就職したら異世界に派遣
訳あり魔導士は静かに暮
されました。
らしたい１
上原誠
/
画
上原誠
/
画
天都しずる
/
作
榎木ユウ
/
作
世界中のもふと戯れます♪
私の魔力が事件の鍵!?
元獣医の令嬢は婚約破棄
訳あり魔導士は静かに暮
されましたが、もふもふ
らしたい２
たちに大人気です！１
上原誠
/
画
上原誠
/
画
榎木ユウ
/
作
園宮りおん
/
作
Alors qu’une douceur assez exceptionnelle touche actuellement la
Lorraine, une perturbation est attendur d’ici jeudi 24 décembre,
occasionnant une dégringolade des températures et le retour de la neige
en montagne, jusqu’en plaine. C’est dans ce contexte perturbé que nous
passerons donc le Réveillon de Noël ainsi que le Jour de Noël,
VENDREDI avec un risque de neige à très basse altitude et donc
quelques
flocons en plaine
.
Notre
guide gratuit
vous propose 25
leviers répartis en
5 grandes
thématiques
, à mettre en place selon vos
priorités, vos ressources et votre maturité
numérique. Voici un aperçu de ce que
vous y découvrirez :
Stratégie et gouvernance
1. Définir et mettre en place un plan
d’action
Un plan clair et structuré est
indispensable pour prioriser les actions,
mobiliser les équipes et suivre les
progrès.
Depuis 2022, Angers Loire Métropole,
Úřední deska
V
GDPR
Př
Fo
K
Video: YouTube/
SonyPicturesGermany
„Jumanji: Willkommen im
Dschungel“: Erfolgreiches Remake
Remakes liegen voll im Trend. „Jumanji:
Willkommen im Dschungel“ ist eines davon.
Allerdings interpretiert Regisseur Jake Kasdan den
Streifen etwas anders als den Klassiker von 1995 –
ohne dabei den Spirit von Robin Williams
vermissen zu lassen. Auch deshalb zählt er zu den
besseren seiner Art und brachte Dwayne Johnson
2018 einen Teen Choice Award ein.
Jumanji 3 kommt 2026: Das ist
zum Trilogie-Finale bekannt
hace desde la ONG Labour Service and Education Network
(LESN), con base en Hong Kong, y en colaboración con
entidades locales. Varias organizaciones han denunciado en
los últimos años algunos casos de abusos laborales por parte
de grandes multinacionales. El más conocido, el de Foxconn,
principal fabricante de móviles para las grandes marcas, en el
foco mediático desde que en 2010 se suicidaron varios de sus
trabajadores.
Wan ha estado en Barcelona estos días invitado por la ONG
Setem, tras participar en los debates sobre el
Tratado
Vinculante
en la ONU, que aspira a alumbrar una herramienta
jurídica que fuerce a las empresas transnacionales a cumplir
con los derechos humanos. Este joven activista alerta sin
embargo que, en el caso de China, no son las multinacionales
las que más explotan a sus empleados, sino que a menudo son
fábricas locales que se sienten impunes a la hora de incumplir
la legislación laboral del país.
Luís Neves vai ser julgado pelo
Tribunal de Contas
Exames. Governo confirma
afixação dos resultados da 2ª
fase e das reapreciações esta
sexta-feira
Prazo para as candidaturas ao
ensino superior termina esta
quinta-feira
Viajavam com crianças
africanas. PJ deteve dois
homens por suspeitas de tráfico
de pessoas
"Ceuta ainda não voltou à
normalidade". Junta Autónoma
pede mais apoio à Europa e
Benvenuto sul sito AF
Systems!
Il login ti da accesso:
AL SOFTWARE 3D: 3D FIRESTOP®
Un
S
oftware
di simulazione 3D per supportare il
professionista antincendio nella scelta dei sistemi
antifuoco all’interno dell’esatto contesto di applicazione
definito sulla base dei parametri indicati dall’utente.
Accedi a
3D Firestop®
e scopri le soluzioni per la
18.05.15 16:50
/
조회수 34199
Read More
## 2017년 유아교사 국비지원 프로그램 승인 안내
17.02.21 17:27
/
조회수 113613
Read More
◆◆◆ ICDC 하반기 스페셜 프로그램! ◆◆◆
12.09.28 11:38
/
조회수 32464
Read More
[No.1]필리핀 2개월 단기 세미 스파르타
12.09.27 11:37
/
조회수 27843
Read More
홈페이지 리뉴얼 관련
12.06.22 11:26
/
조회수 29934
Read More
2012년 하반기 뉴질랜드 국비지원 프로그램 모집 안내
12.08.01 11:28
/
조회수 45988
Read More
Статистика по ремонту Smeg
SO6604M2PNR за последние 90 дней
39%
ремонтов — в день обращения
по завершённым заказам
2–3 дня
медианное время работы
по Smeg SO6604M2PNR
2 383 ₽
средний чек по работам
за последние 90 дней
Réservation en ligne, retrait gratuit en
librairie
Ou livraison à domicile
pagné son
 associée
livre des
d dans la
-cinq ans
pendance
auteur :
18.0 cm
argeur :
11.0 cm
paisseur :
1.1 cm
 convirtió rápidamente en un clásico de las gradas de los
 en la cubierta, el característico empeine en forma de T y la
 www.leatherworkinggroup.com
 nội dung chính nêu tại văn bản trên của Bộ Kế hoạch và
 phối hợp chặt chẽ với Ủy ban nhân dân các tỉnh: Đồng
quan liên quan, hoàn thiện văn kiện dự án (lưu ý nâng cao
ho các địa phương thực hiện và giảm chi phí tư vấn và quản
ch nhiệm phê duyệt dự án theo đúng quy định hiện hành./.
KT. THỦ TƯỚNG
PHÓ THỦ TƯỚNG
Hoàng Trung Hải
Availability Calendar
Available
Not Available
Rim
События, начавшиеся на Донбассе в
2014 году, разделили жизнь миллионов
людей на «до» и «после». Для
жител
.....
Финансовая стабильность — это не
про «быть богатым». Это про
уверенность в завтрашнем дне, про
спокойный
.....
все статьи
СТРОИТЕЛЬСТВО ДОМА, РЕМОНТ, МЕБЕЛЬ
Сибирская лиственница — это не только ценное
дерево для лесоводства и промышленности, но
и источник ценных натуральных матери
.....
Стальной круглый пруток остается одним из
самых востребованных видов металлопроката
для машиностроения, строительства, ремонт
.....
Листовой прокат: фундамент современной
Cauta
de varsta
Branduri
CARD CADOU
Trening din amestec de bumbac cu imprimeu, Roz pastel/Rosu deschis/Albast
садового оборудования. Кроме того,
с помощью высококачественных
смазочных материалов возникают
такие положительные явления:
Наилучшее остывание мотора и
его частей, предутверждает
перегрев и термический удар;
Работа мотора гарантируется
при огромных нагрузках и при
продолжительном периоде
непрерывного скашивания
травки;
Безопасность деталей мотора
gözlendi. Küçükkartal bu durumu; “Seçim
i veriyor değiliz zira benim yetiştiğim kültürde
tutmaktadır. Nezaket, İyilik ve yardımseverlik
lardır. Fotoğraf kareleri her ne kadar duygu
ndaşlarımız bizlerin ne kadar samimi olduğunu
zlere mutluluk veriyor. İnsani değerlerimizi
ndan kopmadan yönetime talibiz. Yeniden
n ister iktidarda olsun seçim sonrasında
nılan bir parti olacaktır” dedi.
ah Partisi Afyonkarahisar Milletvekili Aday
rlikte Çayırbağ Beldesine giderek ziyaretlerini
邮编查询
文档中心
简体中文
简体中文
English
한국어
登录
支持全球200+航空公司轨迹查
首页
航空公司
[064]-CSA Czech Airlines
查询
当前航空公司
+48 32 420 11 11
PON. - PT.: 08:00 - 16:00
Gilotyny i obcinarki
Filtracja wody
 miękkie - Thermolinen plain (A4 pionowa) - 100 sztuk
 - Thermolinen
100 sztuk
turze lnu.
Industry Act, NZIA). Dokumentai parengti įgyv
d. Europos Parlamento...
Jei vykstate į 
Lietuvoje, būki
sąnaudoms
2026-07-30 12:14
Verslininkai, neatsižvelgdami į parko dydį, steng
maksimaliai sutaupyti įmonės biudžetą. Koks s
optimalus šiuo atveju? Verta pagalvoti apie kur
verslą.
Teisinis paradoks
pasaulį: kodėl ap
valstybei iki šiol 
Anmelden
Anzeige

### EXERCISE
Restate word for word the lines of the data above, starting at the line containing "Streifen etwas anders" and ending at the line containing "principal fabricante de", both included, and nothing more.

### SOLUTION TO THE EXERCISE
Streifen etwas anders als den Klassiker von 1995 –
ohne dabei den Spirit von Robin Williams
vermissen zu lassen. Auch deshalb zählt er zu den
besseren seiner Art und brachte Dwayne Johnson
2018 einen Teen Choice Award ein.
Jumanji 3 kommt 2026: Das ist
zum Trilogie-Finale bekannt
hace desde la ONG Labour Service and Education Network
(LESN), con base en Hong Kong, y en colaboración con
entidades locales. Varias organizaciones han denunciado en
los últimos años algunos casos de abusos laborales por parte
de grandes multinacionales. El más conocido, el de Foxconn,
principal fabricante de móviles para las grandes marcas, en el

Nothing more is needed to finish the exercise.